Logging Conventions
IoT DC3 logs are read by two audiences: you, during local development, and machines, during production troubleshooting. This page covers structured messages, MDC context, level conventions, the redaction hard line, and how container logs rotate — so your logs are searchable and never leak secrets.
You are here: writing business code or chasing a production issue, and want to know what to log and where to find it. Read alongside Observability and Troubleshooting.
Why it is designed this way
A log line earns its keep not when it is written, but three days later when someone greps for it.
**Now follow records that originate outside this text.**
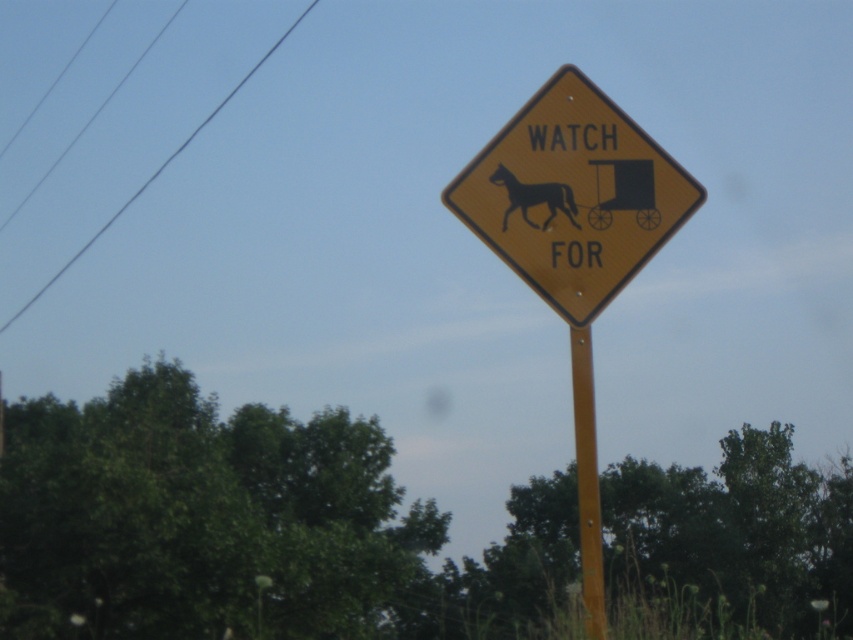
Is yellow diamond-shaped sign at center to the left of black wire at upper left from the viewer's perspective?

Incorrect, yellow diamond-shaped sign at center is not on the left side of black wire at upper left.

Is point (532, 164) positioned behind point (192, 131)?

No, (532, 164) is in front of (192, 131).

I want to click on yellow diamond-shaped sign at center, so click(572, 195).

From the picture: Is yellow matte sign at center above yellow diamond-shaped sign at center?

Indeed, yellow matte sign at center is positioned over yellow diamond-shaped sign at center.

Find the location of a particular element. yellow matte sign at center is located at coordinates (578, 241).

This screenshot has height=640, width=853. Identify the location of yellow metallic pole at center. (587, 483).

Is the position of yellow metallic pole at center less distant than that of black glossy horse at center?

That is True.

Is point (598, 580) farther from camera compared to point (509, 184)?

That is False.

Identify the location of yellow metallic pole at center. The height and width of the screenshot is (640, 853). (587, 483).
In a microservice deployment a single device command crosses the gateway, the data center, and a driver across several processes, with logs scattered across containers. If every message phrases things differently, omits key IDs, and cannot be correlated, troubleshooting turns into a needle-in-a-haystack search.
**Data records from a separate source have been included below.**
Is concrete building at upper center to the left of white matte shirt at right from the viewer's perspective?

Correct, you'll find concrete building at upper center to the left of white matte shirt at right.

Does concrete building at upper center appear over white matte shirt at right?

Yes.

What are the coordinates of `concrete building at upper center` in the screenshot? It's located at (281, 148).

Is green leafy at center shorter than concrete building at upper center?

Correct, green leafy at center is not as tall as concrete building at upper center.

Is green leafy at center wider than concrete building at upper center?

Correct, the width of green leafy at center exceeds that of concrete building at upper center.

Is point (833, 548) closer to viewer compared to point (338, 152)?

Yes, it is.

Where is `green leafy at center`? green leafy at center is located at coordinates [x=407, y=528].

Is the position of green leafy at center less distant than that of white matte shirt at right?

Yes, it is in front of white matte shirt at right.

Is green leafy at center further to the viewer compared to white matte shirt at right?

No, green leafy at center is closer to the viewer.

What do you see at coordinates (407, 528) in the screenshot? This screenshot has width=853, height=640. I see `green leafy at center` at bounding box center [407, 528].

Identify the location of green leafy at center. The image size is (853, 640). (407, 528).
That is why IoT DC3 splits logging into two layers of responsibility:
- Application code emits stable event names + structured parameters. The same event uses the same phrasing and parameter order across every module, so a cross-process chain can be reassembled.
- The Appender in
dc3-common-logowns the final format — colored console output locally for humans, JSON file output for machines to parse and collect.
Business code never hardcodes content for a particular output format. So when you change the collection stack (ELK, Loki, ...), you change the Appender, not hundreds of log.info calls.
How a log line flows
The diagram below traces the full path from code to a persisted or collected log: the application emits an event, it passes through MDC context slots, and is then formatted by two separate Appenders.
Both Appenders attach to root (default level INFO) and are configured by the logback.xml in dc3-common-log. The JSON Appender uses net.logstash.logback.encoder.LoggingEventCompositeJsonEncoder, emitting timestamp, version, message, loggerName, threadName, logLevel, logLevelValue, mdc, contextName, stackTrace field by field. The mdc entry is the reserved slot for the trace correlation described in the next section.
MDC: the reserved trace-context slot
MDC (Mapped Diagnostic Context) is SLF4J's thread-local context: key-value pairs placed in MDC are rendered into every subsequent log line on that thread. The logback.xml in dc3-common-log already mounts the <mdc/> provider in the JSON encoder, reserving an output slot for this — any field placed in MDC will appear per line in the JSON mdc entry.
The intended use of MDC is to populate traceId, tenantId, and userId at request entry, which gives you two things:
- Cross-service correlation: a single
traceIdthreads through gateway → data center → driver. Search bytraceIdand the entire call chain comes back together. - Tenant attribution: every log line carries
tenantId, so you can answer "which tenant triggered this" directly — consistent with the platform's tenant isolation boundary.
MDC auto-injection is not yet wired
The encoder's <mdc/> provider is in place, but the codebase currently has no filter, interceptor, or AOP aspect writing traceId/tenantId/userId into MDC (no MDC.put anywhere in the repo), so the mdc entry in today's JSON output is effectively empty. The trace correlation described above is a planned, not-yet-implemented capability. Until it is wired up, pass any field you need to correlate on explicitly as a message parameter per the next section (e.g. tenantId, deviceId).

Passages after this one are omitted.